A las viejas, de tan corta memoria, suponemos que les podemos contar cualquier cosa, especialmente si nunca las pensamos volver a ver. Además, se nos ocurre, ellas entenderán.
—Y ayer, justamente, este hombre con el que llevo viviendo siete años, me dijo que me ama pero que ya no me quiere. ¿Vio? No al revés, sino así. Que me ama pero no me quiere. Cuando le pregunte qué quería decir con eso, me miró con cara de no tener todos los datos, de no manejar suficiente información y salió. Yo recogí a los niños, les puse sus impermeables y cerré la puerta sin tomar la llave. Llevo caminando con los críos desde ayer al mediodía. Sabe, yo canto fados, ¿ha escuchado uno alguna vez? Yo los canto porque me dan placer, no por otra cosa, pero ayer llenaron la tristeza ajena y me permitieron una mesa esquinera sobre la que los niños pudieron dormir.
De ningún sitio en especial salgo a contarle que el corazón tiene seis válvulas y que es un órgano de complejo funcionamiento y —enlazándolo a la conversación— también le cuento que encontré una dirección dentro de un libro que compré hace cuarenta años, antes de conocer a mi marido, y que fui a averiguar quién vivía allí ahora.
—Anoche canté un solo fado, una y otra vez, nadie pareció darse cuenta. Cambié los arreglos, lo entoné de diferentes maneras.
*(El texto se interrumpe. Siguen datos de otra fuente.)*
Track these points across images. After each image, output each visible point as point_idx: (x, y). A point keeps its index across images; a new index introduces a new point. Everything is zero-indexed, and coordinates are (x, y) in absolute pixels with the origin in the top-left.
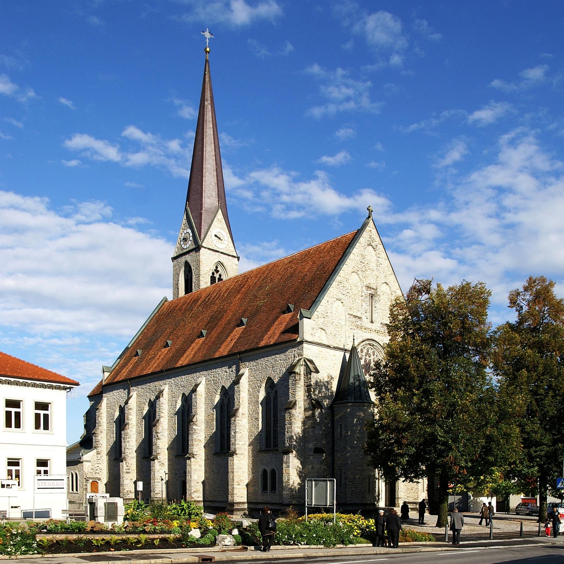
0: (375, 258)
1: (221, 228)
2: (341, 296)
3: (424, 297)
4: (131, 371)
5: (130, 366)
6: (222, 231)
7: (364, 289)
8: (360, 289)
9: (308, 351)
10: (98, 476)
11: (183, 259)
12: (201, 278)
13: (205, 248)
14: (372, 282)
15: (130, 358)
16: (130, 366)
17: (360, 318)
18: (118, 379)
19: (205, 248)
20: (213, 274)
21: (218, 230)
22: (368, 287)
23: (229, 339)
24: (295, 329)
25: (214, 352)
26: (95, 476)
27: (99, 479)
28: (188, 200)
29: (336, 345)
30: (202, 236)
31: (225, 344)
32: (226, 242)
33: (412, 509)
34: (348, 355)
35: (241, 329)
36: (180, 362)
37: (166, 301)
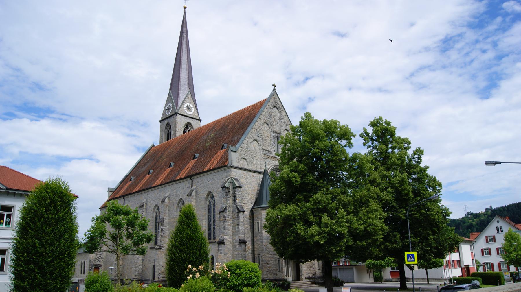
0: (278, 115)
1: (190, 103)
2: (256, 138)
3: (431, 190)
4: (127, 190)
5: (126, 187)
6: (190, 105)
7: (272, 133)
8: (269, 133)
9: (235, 173)
10: (100, 263)
11: (166, 122)
12: (177, 132)
13: (180, 114)
14: (277, 129)
15: (127, 182)
16: (126, 187)
17: (270, 152)
18: (118, 196)
19: (180, 114)
20: (185, 129)
21: (188, 104)
22: (275, 132)
23: (187, 167)
24: (226, 158)
25: (177, 177)
26: (97, 263)
27: (100, 266)
28: (170, 89)
29: (253, 169)
30: (178, 108)
31: (184, 170)
32: (193, 111)
33: (477, 270)
34: (261, 176)
35: (193, 161)
36: (156, 183)
37: (154, 146)
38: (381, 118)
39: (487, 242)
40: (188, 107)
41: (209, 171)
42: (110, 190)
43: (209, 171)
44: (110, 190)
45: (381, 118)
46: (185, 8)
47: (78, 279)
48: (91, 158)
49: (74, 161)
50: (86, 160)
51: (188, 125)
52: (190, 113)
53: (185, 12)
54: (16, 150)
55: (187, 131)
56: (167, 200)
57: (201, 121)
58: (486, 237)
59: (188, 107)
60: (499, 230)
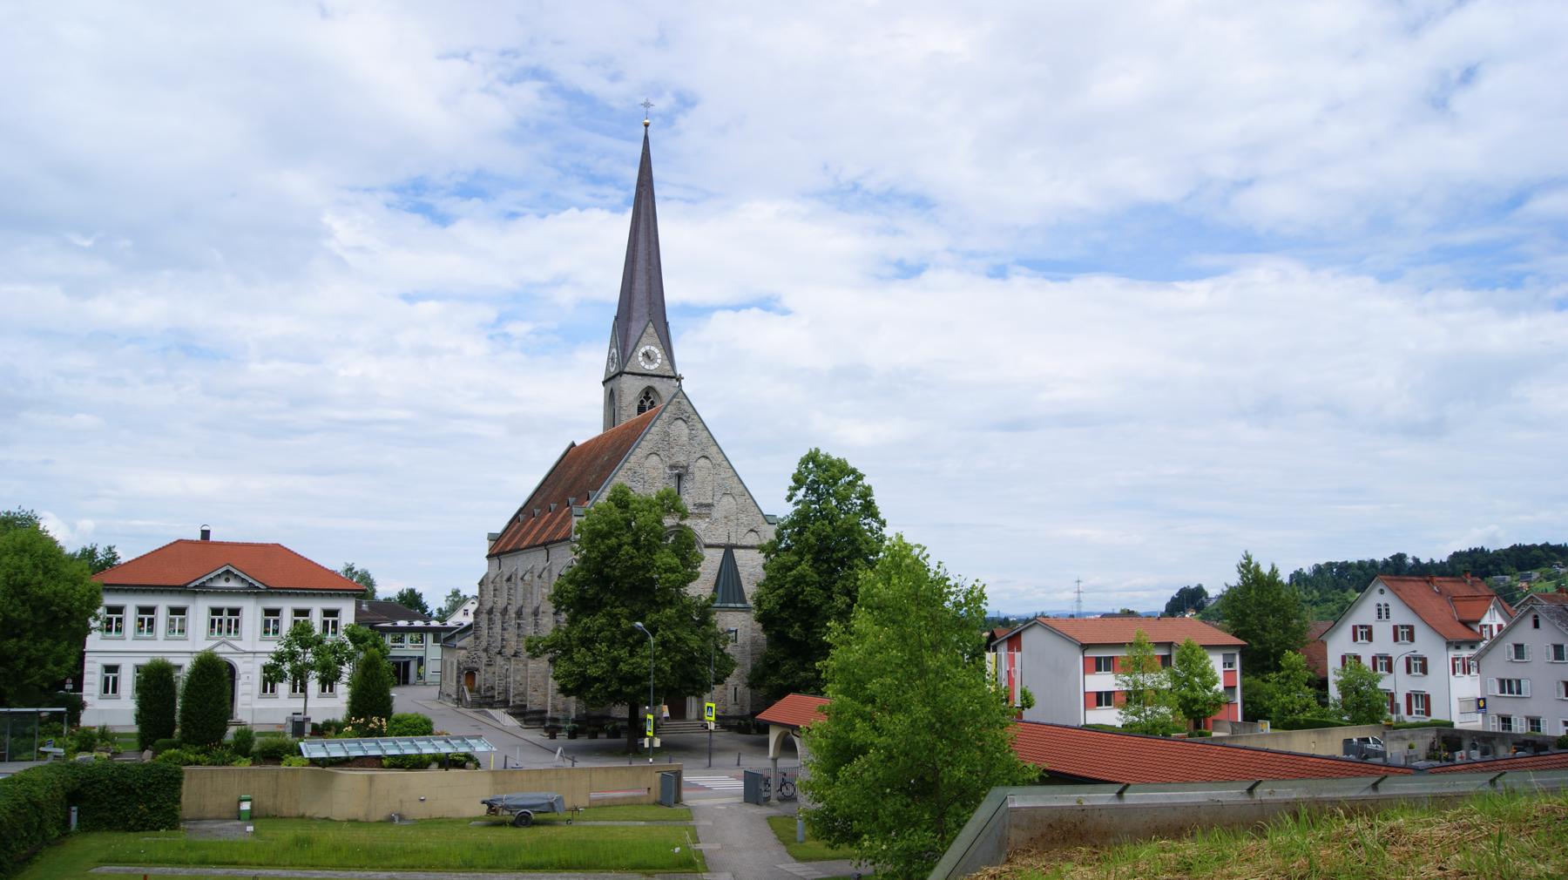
37: (573, 445)
38: (817, 450)
39: (1355, 639)
40: (647, 355)
41: (510, 551)
42: (491, 537)
43: (510, 551)
44: (491, 537)
45: (817, 450)
46: (647, 125)
47: (551, 680)
48: (768, 304)
49: (719, 316)
50: (755, 311)
51: (648, 393)
52: (651, 367)
53: (646, 138)
54: (565, 296)
55: (647, 404)
56: (545, 574)
57: (679, 379)
58: (1355, 628)
59: (647, 355)
60: (1383, 612)
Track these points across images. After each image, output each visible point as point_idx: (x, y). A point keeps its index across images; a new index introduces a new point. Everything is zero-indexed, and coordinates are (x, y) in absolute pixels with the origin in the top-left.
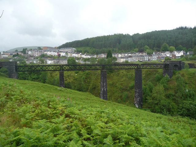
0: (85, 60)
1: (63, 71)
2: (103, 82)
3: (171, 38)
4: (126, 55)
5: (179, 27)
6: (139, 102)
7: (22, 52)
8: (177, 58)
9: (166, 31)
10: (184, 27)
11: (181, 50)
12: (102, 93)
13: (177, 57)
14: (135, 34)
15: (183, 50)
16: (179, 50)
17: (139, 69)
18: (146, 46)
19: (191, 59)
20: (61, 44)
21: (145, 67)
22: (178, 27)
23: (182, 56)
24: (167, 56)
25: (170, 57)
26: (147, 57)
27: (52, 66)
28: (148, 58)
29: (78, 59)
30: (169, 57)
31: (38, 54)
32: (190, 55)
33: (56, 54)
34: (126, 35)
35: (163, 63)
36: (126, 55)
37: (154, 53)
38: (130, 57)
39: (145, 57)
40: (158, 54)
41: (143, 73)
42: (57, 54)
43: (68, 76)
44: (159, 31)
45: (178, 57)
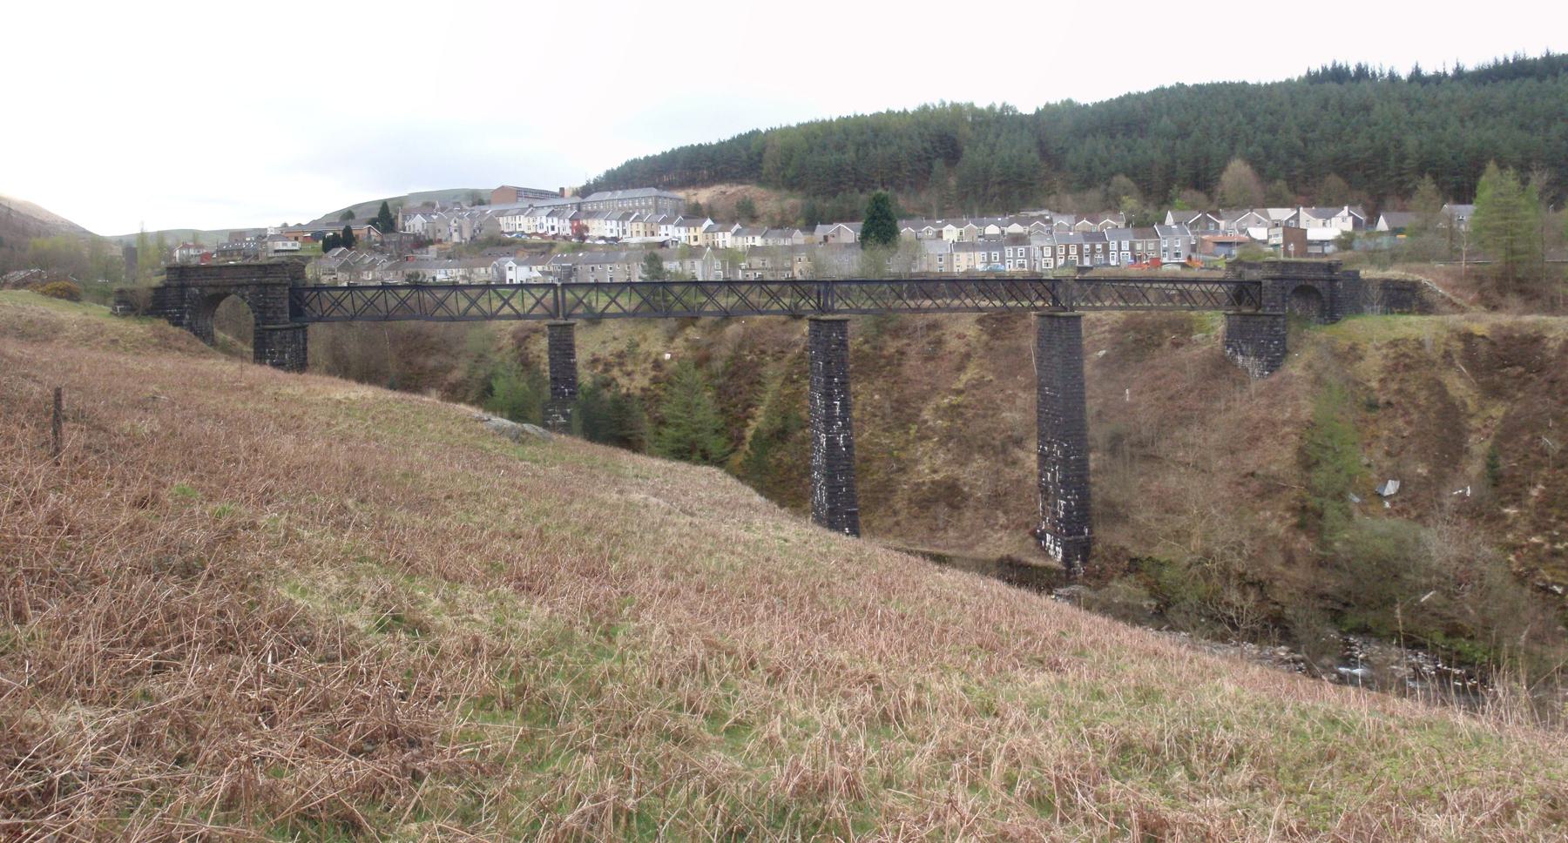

Mientras rasgaba las cuerdas de la guitarra, mi vida me pareció uno de los vasos a medio llenar olvidado sobre las mesas de aquella fonda, esos que nadie regresa a ver ni termina de vaciar:
No quiero cantar de amores, los amores son pasos perdidos, son fríos rayos solares, verdes garras de los sentidos, satisfacción injusta, feliz adversidad, son la demencia de los ojos, la alegre fiesta del llanto, furor obediente.
A capela me dio una serenata.
—No puedo presumir de haber llegado a una conclusión.
—¿Su hijo se parece a su marido?
Hago esa pregunta pensando en voz alta, sin esperar una respuesta. Tal vez con cierta preocupación por el repentino atardecer.
–Sí.
Me sonríe y pierde algo de su mirada extraviada mientras tiende sus brazos hacia sus hijos derrumbados de cansancio sobre el pavimento. Se acercan, los abraza con una fuerza que quiere apaciguar mi corazón. Los levanta y mientras marcha calle abajo se van resbalando de sus brazos; cuando están por torcer la esquina veo a los tres, caminando juntos, tomados de las manos. Quiero salir por la ventana para guardar durante un instante más ese retrato junto al recuerdo del hombre que me abrió la puerta de la Murllón y Jorge Juan el día de ayer. Ese hombre pelado, transparente y casi ciego que me vio llegar para la cita a la que pude acudir años atrás. Quizá este instante fuera otra si lo hubiera hecho y esta agitación repentina no sería mía. Despreocupada y contenta estaría ocupada con su cariño antes que ondeando en la plaza pública buscando pláticas ajenas.